Dr. Alfred Maguire: So, we will, we have actually documented that the retinal function can improve in the matter of days. We've done special testing of a pupil response, and basically as soon as we tested, I think around five days after the procedure, we were able to establish, in fact there's greater, much greater retinal sensitivity. It's interesting because there are certain tests you can't do immediately the post-operative period, but you can certainly ask patients what they're saying and what they think, and I was struck, I didn't really believe it at first, but now I'm pretty sure it's true. I was struck on the day after surgery, patients complaining about how bright it was, and it's almost an overnight effect where they'll get much more sensitive and much the same lights, much easier for them. Fortunately, that almost overwhelming light sensitivity, that they get, patients get used to it after a few weeks and it sort of calms down. So it's their new norm.
Priya: Amazing actually to hear and I can't but help smiling if you could see me, I'm just smiling through this hearing both of you talk about this great, absolutely wonderful treatments that now we have for the people who have LCA. So Dr. Bennett, what is the data that we have on how long the patients retain their improved vision?
Dr.
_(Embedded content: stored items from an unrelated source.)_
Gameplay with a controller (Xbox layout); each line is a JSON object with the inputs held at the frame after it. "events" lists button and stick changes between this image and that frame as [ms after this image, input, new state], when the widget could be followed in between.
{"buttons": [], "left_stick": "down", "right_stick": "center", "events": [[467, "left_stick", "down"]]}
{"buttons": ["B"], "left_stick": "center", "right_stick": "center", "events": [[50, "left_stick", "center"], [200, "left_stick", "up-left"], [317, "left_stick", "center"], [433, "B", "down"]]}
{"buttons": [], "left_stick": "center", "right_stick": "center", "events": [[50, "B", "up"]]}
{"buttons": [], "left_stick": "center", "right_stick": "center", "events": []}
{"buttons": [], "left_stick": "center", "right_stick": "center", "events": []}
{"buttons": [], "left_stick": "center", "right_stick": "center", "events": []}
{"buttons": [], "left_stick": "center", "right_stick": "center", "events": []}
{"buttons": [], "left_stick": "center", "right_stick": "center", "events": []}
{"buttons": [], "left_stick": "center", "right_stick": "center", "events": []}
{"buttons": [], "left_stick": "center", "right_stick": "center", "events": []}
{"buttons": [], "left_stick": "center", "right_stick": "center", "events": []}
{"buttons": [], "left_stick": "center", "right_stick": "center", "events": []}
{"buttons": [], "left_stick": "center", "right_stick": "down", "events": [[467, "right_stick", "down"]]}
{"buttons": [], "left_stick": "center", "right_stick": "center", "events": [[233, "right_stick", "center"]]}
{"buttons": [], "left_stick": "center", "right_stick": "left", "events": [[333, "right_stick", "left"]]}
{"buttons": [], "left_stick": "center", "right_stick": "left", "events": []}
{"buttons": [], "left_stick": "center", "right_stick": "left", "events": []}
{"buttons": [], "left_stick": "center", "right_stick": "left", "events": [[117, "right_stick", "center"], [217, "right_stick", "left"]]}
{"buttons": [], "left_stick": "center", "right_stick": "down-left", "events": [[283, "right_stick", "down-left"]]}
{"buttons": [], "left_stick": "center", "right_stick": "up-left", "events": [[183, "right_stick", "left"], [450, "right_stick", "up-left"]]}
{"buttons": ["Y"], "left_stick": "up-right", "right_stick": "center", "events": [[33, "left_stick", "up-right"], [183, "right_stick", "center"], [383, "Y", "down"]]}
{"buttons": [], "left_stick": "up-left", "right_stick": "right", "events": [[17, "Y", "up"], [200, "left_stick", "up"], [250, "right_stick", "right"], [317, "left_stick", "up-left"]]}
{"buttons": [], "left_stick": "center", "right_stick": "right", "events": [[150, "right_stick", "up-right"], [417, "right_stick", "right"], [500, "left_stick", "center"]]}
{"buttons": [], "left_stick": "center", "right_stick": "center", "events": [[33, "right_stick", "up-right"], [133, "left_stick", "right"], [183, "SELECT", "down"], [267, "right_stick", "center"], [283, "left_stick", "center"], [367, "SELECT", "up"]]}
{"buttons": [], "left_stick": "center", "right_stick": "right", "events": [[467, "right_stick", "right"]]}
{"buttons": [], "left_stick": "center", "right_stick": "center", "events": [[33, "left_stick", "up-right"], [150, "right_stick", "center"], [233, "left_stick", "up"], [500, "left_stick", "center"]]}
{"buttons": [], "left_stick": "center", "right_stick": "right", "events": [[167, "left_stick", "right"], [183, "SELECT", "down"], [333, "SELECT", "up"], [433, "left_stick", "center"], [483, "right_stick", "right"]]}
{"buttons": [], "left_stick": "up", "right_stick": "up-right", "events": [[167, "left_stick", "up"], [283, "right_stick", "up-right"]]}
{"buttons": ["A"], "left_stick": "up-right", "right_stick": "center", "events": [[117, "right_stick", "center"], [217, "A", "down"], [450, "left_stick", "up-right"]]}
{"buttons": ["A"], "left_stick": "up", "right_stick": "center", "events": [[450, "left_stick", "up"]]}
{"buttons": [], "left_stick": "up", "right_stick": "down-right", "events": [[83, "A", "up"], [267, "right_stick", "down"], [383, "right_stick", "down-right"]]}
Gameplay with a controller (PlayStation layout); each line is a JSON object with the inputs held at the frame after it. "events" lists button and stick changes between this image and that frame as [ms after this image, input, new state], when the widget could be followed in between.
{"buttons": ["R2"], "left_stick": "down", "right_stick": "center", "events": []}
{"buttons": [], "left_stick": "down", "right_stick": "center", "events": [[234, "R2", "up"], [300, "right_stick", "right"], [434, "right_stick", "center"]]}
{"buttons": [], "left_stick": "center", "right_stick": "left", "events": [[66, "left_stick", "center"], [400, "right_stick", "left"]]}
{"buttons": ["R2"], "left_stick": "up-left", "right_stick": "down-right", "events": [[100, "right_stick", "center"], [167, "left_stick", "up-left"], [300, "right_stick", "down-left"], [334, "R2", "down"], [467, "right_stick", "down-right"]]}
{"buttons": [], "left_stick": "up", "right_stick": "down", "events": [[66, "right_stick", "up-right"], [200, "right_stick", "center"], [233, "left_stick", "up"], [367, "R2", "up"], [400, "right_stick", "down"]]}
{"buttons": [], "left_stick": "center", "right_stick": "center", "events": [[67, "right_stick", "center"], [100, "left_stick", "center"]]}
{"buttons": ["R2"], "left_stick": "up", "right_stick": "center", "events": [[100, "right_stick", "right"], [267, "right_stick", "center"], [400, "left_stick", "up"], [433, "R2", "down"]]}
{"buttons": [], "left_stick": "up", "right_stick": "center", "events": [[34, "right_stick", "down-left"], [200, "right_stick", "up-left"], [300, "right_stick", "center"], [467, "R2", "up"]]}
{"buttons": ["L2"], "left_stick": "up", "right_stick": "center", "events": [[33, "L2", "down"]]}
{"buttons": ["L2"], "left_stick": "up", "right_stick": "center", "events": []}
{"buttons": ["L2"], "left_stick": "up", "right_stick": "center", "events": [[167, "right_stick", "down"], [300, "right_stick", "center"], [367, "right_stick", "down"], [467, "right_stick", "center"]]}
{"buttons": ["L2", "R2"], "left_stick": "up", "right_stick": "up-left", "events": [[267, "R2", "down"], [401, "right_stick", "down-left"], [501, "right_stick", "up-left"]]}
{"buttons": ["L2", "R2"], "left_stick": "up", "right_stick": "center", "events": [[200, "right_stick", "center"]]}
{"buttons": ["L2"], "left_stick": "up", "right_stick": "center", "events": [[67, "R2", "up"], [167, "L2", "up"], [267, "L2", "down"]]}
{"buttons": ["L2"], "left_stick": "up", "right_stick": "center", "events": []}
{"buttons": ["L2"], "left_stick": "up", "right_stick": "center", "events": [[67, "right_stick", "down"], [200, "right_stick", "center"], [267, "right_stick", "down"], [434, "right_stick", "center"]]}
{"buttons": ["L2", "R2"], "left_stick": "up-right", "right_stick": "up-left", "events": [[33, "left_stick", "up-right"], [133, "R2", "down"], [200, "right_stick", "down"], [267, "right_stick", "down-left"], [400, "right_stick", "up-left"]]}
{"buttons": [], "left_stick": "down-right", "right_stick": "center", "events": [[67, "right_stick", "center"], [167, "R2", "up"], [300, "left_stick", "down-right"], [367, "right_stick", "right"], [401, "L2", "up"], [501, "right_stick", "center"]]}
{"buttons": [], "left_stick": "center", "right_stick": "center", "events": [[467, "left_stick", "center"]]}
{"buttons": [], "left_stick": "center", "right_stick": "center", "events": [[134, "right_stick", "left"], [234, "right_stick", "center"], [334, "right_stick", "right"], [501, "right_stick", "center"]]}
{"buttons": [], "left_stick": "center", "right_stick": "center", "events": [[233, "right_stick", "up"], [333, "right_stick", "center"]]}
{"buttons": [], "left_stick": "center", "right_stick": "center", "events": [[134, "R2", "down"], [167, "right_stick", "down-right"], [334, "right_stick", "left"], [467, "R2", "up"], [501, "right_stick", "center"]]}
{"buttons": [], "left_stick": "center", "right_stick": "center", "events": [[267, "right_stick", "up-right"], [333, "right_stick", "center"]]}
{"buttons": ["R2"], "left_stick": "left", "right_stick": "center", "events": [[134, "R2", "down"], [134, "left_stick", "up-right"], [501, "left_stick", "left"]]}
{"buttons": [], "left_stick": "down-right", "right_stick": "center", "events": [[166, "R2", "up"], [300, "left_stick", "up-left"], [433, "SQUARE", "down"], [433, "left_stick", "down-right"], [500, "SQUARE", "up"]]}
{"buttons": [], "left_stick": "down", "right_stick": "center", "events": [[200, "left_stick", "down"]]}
Jean Bennett: Well, we have more than a decade of data now going back to the very first patients who were injected, the thing is those first patients all receive different doses and so, there are different variables that could affect their response and all of them say that that first injected eye is retaining vision and we can measure that however, our best data comes from the second eye that was injected because all those second eyes got the same dose and we are now nearing the five year time point on those patients. And so far they have maintained all of the gains that we measured early on within 30 days after their injection.
Priya: Okay. So we do not have a comprehensive numbers like three years, four years or is that a progressive, are you noticing a progressive vision betterment as they're progressing over the years? Is that how it is?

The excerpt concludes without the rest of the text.